▶ [抜粋本文]:
サーバセキュリティの課題とクラウド活用のポイント

サーバセキュリティの課題とクラウド活用のポイント

企業にとってデータは重要な資産であり、サーバのセキュリティ対策は欠かせません。しかし、サイバー攻撃の手口は年々巧妙化し、セキュリティ対応の重要性が増しています。
この状況のなか、それぞれ異なる特徴を持つオンプレミス環境とクラウドサービスから、自社に最適なサーバ環境を選択することが求められています。本記事では、オンプレミスとクラウドのセキュリティ面での特徴と、適切なサーバセキュリティ運用のポイントについて解説します。

Contents

オンプレミス運用の課題

オンプレミス環境でサーバを運用する企業は、セキュリティ確保のために多くの課題に直面しています。以下のような課題は、IT部門の業務効率を低下させ、ビジネスの成長を阻害する要因ともなり得ます。

セキュリティ対策の負担増大

オンプレミス環境では、「カスタマイズ性の高い独自のセキュリティ要件」を満たすよう設計することが可能です。自社のビジネス特性に合わせた、きめ細やかなセキュリティ対策を講じられるのは大きな利点といえるでしょう。ただし、その分、運用負荷が高くなる傾向にあります。

サイバー攻撃は日々進化を遂げ、企業はその対策に追われ新たな脅威に対応することが求められています。脆弱性対策やログ分析など、セキュリティ業務に多大な工数を割かれ、本来のビジネス課題に取り組む時間が削がれてしまいます。

クラウド環境、オンプレミス環境を問わずOSやソフトウェアの定期的な更新は必要不可欠ですが、オンプレミス環境ではこれらに加えて、自社で機器を保有しているがゆえの負担が発生します。サーバやネットワーク機器などのハードウェアの保守、運用管理、障害対応、性能チューニングなどの専門的な作業が必要になります。

セキュリティ人材の不足

高度なセキュリティを確保するには、専門人材の確保と育成が必要となります。特にカスタマイズ性の高いオンプレミス環境で高度なセキュリティ対策を実現するには、専門的な知識を持つセキュリティ人材の確保が欠かせません。しかし、こうした人材は業界全体で不足しており、育成にもコストがかかります。

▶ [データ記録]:
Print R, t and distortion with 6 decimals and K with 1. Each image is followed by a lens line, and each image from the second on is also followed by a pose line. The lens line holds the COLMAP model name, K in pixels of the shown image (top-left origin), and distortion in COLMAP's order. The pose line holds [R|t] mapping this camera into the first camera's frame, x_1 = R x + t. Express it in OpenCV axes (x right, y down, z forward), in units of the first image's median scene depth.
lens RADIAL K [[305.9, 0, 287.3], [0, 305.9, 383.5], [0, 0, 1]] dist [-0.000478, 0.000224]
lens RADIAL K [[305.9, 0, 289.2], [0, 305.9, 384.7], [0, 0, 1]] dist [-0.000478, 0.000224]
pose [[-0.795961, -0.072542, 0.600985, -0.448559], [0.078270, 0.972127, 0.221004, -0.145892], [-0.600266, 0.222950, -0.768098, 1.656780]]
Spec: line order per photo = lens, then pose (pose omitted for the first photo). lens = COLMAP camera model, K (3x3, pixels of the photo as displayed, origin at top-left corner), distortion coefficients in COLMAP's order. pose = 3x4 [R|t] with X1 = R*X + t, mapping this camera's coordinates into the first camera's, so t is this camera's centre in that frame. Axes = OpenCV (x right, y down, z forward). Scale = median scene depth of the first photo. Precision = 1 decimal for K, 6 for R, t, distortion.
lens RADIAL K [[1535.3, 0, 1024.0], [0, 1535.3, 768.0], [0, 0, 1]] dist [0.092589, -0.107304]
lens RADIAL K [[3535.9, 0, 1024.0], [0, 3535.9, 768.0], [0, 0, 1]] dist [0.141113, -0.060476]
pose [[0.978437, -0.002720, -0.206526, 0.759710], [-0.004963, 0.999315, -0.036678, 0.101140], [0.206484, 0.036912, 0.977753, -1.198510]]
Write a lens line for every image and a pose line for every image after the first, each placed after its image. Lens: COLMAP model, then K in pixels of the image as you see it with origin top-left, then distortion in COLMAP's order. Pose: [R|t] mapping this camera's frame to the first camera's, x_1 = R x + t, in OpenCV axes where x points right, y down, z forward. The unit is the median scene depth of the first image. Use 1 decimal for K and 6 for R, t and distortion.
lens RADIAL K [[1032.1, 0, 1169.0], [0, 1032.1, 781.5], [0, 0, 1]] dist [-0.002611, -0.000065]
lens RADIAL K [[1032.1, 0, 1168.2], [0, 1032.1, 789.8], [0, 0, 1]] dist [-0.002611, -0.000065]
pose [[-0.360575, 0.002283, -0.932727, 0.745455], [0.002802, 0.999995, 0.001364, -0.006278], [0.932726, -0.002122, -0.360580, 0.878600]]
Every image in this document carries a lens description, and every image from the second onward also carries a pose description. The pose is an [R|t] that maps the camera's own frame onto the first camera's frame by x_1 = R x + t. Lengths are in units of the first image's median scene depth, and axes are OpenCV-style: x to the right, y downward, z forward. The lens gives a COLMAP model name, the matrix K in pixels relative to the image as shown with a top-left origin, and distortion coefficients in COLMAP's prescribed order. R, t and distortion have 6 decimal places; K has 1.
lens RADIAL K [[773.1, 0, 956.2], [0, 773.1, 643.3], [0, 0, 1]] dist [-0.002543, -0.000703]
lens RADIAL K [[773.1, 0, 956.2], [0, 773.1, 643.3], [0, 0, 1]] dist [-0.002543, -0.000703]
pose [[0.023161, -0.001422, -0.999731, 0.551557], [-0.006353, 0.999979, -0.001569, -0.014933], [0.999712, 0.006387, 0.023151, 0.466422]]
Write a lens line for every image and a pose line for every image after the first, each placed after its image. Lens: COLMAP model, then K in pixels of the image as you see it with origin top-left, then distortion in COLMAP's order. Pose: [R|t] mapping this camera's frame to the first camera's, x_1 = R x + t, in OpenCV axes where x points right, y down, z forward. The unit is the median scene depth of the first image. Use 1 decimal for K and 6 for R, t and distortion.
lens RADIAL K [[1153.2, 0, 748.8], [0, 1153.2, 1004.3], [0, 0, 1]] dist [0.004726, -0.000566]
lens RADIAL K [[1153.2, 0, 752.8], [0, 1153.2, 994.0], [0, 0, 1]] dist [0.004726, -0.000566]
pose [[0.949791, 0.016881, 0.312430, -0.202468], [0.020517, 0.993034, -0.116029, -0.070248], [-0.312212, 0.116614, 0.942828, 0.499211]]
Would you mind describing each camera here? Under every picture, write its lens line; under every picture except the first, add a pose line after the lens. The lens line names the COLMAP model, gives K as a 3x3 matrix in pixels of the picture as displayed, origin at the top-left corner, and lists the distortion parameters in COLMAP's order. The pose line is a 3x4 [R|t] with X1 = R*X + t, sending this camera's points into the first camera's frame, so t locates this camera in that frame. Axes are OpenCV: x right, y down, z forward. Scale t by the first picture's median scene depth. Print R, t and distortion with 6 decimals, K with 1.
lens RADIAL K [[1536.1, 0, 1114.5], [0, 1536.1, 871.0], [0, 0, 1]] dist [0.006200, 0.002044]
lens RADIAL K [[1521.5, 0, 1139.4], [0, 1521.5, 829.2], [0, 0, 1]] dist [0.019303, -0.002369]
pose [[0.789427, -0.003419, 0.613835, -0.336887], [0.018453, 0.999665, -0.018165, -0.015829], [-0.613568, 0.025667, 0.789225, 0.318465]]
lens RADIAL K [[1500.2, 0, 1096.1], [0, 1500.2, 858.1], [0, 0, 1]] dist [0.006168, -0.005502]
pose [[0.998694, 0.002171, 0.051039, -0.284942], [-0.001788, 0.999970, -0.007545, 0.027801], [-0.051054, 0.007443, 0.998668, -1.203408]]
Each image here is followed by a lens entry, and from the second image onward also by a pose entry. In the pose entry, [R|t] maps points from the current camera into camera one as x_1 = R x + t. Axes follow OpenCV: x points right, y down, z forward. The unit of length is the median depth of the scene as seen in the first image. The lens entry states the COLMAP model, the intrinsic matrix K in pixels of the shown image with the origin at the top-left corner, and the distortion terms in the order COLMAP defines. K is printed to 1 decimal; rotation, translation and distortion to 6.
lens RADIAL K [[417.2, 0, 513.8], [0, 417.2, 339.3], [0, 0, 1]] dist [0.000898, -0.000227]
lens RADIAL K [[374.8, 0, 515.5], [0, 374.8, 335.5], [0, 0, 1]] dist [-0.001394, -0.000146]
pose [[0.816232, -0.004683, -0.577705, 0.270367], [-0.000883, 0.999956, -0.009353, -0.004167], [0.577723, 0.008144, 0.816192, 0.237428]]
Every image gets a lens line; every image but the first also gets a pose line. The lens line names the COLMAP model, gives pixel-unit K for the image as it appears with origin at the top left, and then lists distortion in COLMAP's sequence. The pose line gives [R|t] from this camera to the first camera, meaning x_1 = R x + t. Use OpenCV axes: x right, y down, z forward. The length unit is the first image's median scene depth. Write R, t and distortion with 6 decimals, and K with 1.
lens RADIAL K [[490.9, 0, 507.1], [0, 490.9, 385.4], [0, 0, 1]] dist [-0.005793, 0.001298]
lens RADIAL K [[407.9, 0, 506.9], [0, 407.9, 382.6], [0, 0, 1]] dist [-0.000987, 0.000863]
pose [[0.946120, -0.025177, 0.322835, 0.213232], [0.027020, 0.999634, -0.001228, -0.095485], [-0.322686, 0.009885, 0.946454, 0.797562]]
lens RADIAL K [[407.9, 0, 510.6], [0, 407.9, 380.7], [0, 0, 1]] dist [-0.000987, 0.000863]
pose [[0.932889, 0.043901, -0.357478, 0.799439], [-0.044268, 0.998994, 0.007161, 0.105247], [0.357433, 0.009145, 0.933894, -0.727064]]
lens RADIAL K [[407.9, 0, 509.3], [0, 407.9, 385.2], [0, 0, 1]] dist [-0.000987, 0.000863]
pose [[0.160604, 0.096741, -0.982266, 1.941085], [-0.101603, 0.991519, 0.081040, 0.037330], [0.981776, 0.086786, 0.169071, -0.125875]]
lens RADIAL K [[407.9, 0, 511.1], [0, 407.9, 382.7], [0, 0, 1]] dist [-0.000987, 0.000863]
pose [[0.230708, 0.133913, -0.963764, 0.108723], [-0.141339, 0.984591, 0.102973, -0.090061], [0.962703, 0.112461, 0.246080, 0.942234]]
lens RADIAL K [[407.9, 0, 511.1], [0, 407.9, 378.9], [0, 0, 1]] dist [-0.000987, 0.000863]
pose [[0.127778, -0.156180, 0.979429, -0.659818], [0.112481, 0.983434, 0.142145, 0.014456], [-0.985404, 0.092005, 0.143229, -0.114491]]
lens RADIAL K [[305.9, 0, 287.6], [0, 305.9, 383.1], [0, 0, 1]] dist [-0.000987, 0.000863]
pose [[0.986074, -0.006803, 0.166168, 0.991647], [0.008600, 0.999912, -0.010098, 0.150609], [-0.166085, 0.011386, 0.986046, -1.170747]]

▶ [演習 1]: 抜粋本文の内容を2文で要約してください。
▶ [演習 2]:
抜粋本文について、次の問いに答えてください。
(a) セキュリティ業務で多大な工数を割かれる例として挙げられているものは何ですか。
(b) オンプレミス環境で、自社で機器を保有しているために必要になる作業として挙げられているものは何ですか。
(c) セキュリティ人材について、不足していること以外に挙げられている問題は何ですか。
▶ [演習 3]: 抜粋本文のうち、「オンプレミス環境では、「カス」から始まり「育成にもコストがかかります。」で終わる部分を、一字も変えずに書き出してください。
記録はこの作業には関係しません。

▶ [解答 1]: サイバー攻撃の手口が巧妙化するなか、企業には、異なる特徴を持つオンプレミス環境とクラウドサービスから自社に最適なサーバ環境を選ぶことが求められている。オンプレミス環境は独自のセキュリティ要件に合わせた設計ができる一方で、ハードウェアの保守などを含む運用負荷が高くなりやすく、専門的な知識を持つセキュリティ人材も欠かせないが、そうした人材は業界全体で不足している。

▶ [解答 2]:
(a) 脆弱性対策やログ分析
(b) サーバやネットワーク機器などのハードウェアの保守、運用管理、障害対応、性能チューニングなど
(c) 育成にもコストがかかること

▶ [解答 3]:
オンプレミス環境では、「カスタマイズ性の高い独自のセキュリティ要件」を満たすよう設計することが可能です。自社のビジネス特性に合わせた、きめ細やかなセキュリティ対策を講じられるのは大きな利点といえるでしょう。ただし、その分、運用負荷が高くなる傾向にあります。

サイバー攻撃は日々進化を遂げ、企業はその対策に追われ新たな脅威に対応することが求められています。脆弱性対策やログ分析など、セキュリティ業務に多大な工数を割かれ、本来のビジネス課題に取り組む時間が削がれてしまいます。

クラウド環境、オンプレミス環境を問わずOSやソフトウェアの定期的な更新は必要不可欠ですが、オンプレミス環境ではこれらに加えて、自社で機器を保有しているがゆえの負担が発生します。サーバやネットワーク機器などのハードウェアの保守、運用管理、障害対応、性能チューニングなどの専門的な作業が必要になります。

セキュリティ人材の不足

高度なセキュリティを確保するには、専門人材の確保と育成が必要となります。特にカスタマイズ性の高いオンプレミス環境で高度なセキュリティ対策を実現するには、専門的な知識を持つセキュリティ人材の確保が欠かせません。しかし、こうした人材は業界全体で不足しており、育成にもコストがかかります。